Les agriculteurs pourront s’engager volontairement sur 5 ans à introduire des pratiques favorables à l’environnement. La rémunération compensera les coûts additionnels et les pertes de revenus liés à ces pratiques. Ces MAEC reposeront sur un cadre national avec des déclinaisons régionales. En Lorraine, il reste à définir l’IFT, les financeurs ainsi que le zonage (non demandé par la région). Les éleveurs ovins pourraient être intéressés par la MAEC polyculture élevage, zone intermédiaire et système herbagers et pastoraux.
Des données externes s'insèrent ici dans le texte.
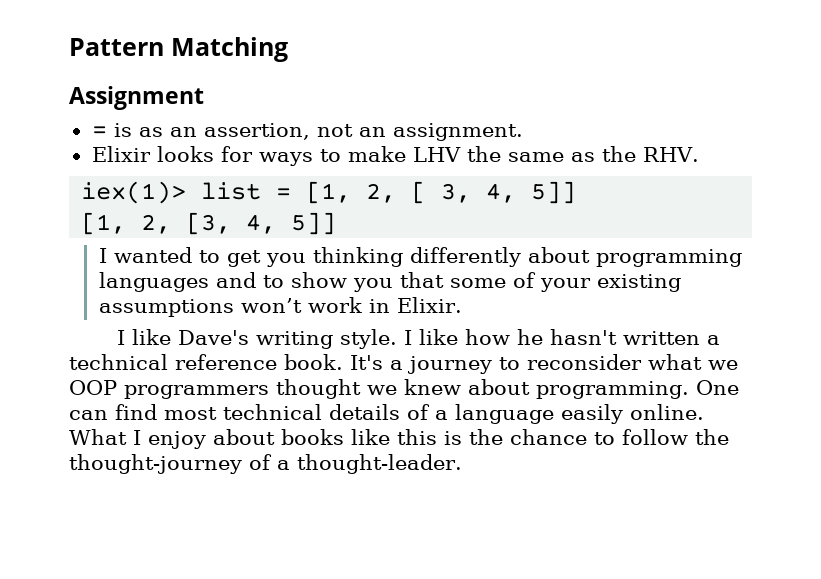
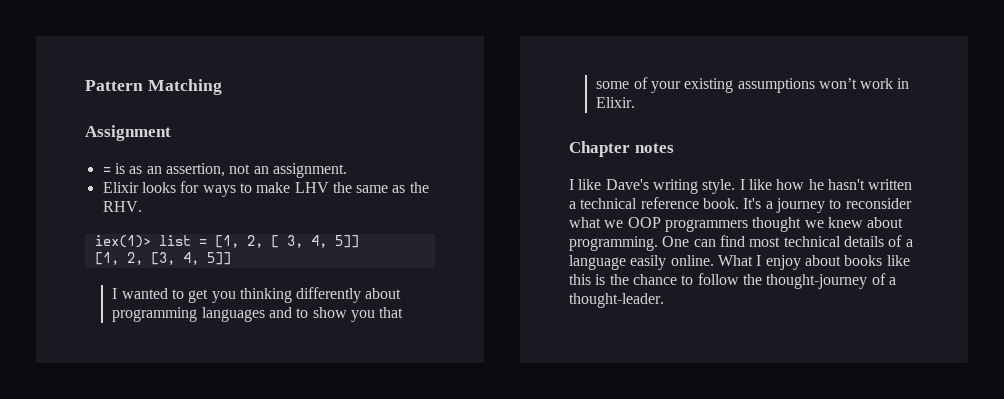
(462, 305) none -> [569,141,674,157] // Chapter notes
Pour ce qui est de l’aide ovine, les éleveurs présents ont insisté sur le problème du ratio de productivité de 0,8 à atteindre pour obtenir les 6 € de majoration. Chez certains, l’accroissement de troupe, le décalage des ventes ou encore la prédation fausse le ratio. Daniel Dellenbach, administrateur régional à la FNO, a précisé que « la prédation et les problèmes sanitaires feront partie des cas de force majeure ! »

 

Redynamiser l’appui technique

Un tour de table a été fait entre les départements présents à cette réunion. Globalement, les Chambres d’agriculture et les organisations de producteurs se partagent l’appui technique en élevage ovin. Il faut savoir qu’en Lorraine, un tiers des éleveurs font l’accompagnement, deux tiers des brebis sont suivis, ce qui représente 20 % du suivi pour la Chambre et 80 % pour les OPC. Les outils techniques ne sont pas toujours adaptés pour réaliser l’appui. Sur le terrain, il y a des réelles difficultés pour développer ce service. Le coût de l’appui technique freine certains éleveurs. Les éleveurs réalisent un appui individuel et un collectif. Seul un passage régulier du technicien sur l’exploitation permet d’être performant et complet. Les éleveurs souhaitent que les résultats soient communiqués instantanément car beaucoup les ont souvent trop tard. Afin de relancer ce dispositif, les éleveurs proposent de financer l’appui technique aux nouveaux installés…

 


Bilan de la prédation en 2014

29 départements touchés en 2014 soit plus de 1 000 éleveurs. 15 loups prélevés sur les 24, 416 tirs de défenses simples délivrés, 50 tirs de défenses renforcés (plusieurs tireurs) et 41 tirs de prélèvement. Pour l’année passée, on compte 9 033 victimes et 2 515 attaques. Afin de faire avancer les choses, la FNO avait organisé au mois de novembre une manifestation en régions et à Paris. Les ministres doivent se réunir prochainement afin d’harmoniser l’application du plan loup et améliorer son efficacité. La FNO a également créé un site dédié au loup.